Canonicalization Attack

A canonicalization attack exploits inconsistencies in how systems normalize data into a standard (“canonical”) form. When two components in a pipeline disagree on what a given input means – because they canonicalize it differently, or one canonicalizes and the other doesn’t – an attacker can craft input that passes validation in one form but behaves maliciously in another.

What is canonicalization?#

Canonicalization (sometimes abbreviated C14N) is the process of converting data that has more than one valid representation into a single, standard form. Examples are everywhere:

File paths: /var/www/../www/index.html and /var/www/index.html refer to the same file.
URLs: https://example.com/%2e%2e/admin and https://example.com/../admin encode the same traversal.
Unicode: the character “é” can be a single code point (U+00E9) or a base letter plus a combining accent (U+0065 U+0301).
XML: attribute ordering, whitespace handling, and namespace declarations can all vary without changing the document’s logical content.

Canonicalization is necessary for correctness – you need it for digital signatures, caching, deduplication, and access control. The vulnerability arises when canonicalization is inconsistent across components, or when validation happens before canonicalization rather than after.

Attack patterns#

Path traversal#

A web server blocks requests to /etc/passwd, but an attacker submits /var/www/../../etc/passwd. If the access-control check runs before path canonicalization, the blocklist never matches, and the canonicalized path reaches the filesystem.

Double encoding#

URL-encoding ../ produces %2e%2e%2f. If a filter decodes once and checks the result, but the downstream component decodes a second time, the attacker can double-encode: %252e%252e%252f. The filter sees the literal string %2e%2e%2f (harmless), while the backend decodes it to ../.

Unicode normalization#

Some systems normalize Unicode to NFC or NFKC before comparison. An attacker might register a username using a visually identical but canonically different character sequence – for example, using a Cyrillic “а” (U+0430) where Latin “a” (U+0061) is expected. If the authentication system normalizes but the registration system does not (or vice versa), the attacker can impersonate another user.

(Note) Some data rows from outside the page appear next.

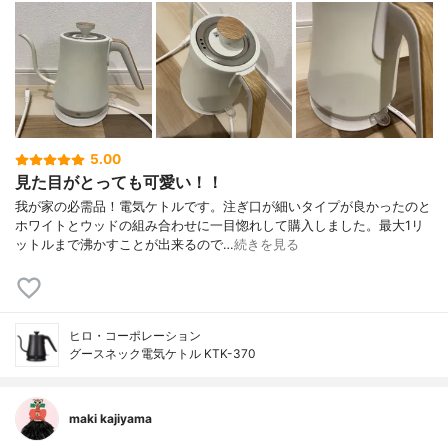
5.00
見た目がとっても可愛い！！
我が家の必需品！電気ケトルです。注ぎ口が細いタイプが良かったのと
ホワイトとウッドの組み合わせに一目惚れして購入しました。最大1リ
ットルまで沸かすことが出来るので…
続きを見る
ヒロ・コーポレーション
グースネック電気ケトル KTK-370
maki kajiyama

XML structure manipulation#

XML digital signatures are particularly susceptible. The signature covers a canonicalized view of the document, but the application may process a different logical view – allowing an attacker to inject or relocate elements without invalidating the signature.

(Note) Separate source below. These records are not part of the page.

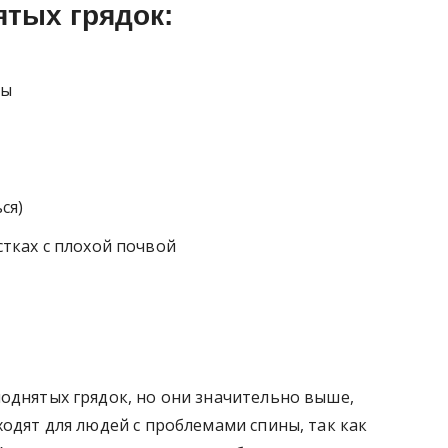
тых грядок:
вы
ся)
тках с плохой почвой
однятых грядок, но они значительно выше,
ходят для людей с проблемами спины, так как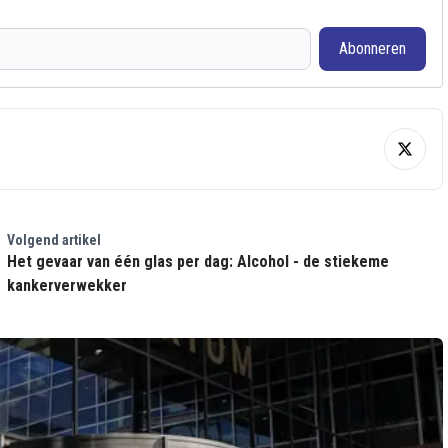
Abonneren
Volgend artikel
Het gevaar van één glas per dag: Alcohol - de stiekeme
kankerverwekker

The validate-before-canonicalize problem#

The most common root cause is performing security checks on raw input and then canonicalizing afterward. MITRE catalogues this as CWE-180 (“Incorrect Behavior Order: Validate Before Canonicalize”). The related CWE-179 covers the broader category of premature validation.

The fix is straightforward in principle: canonicalize first, then validate the canonical form. In practice, this requires knowing every canonicalization step in the pipeline and ensuring no later component re-interprets the data.

Mitigations#

Canonicalize before validation. Apply all normalization steps (URL decoding, Unicode normalization, path resolution) before running security checks.
Reject ambiguous input. Rather than trying to normalize everything, refuse input that contains encoding tricks – double-encoded characters, overlong UTF-8 sequences, or path traversal sequences.
Use allowlists over blocklists. A blocklist that tries to enumerate dangerous patterns will always miss edge cases. An allowlist that specifies exactly what valid input looks like is more robust.
Ensure pipeline consistency. Every component that touches the data should agree on its canonical form. Audit the full path from input to processing.
Leverage established libraries. For example, OWASP’s ESAPI provides canonicalization utilities designed to handle multi-layer encoding (CWE-88 discusses this in the context of argument delimiters).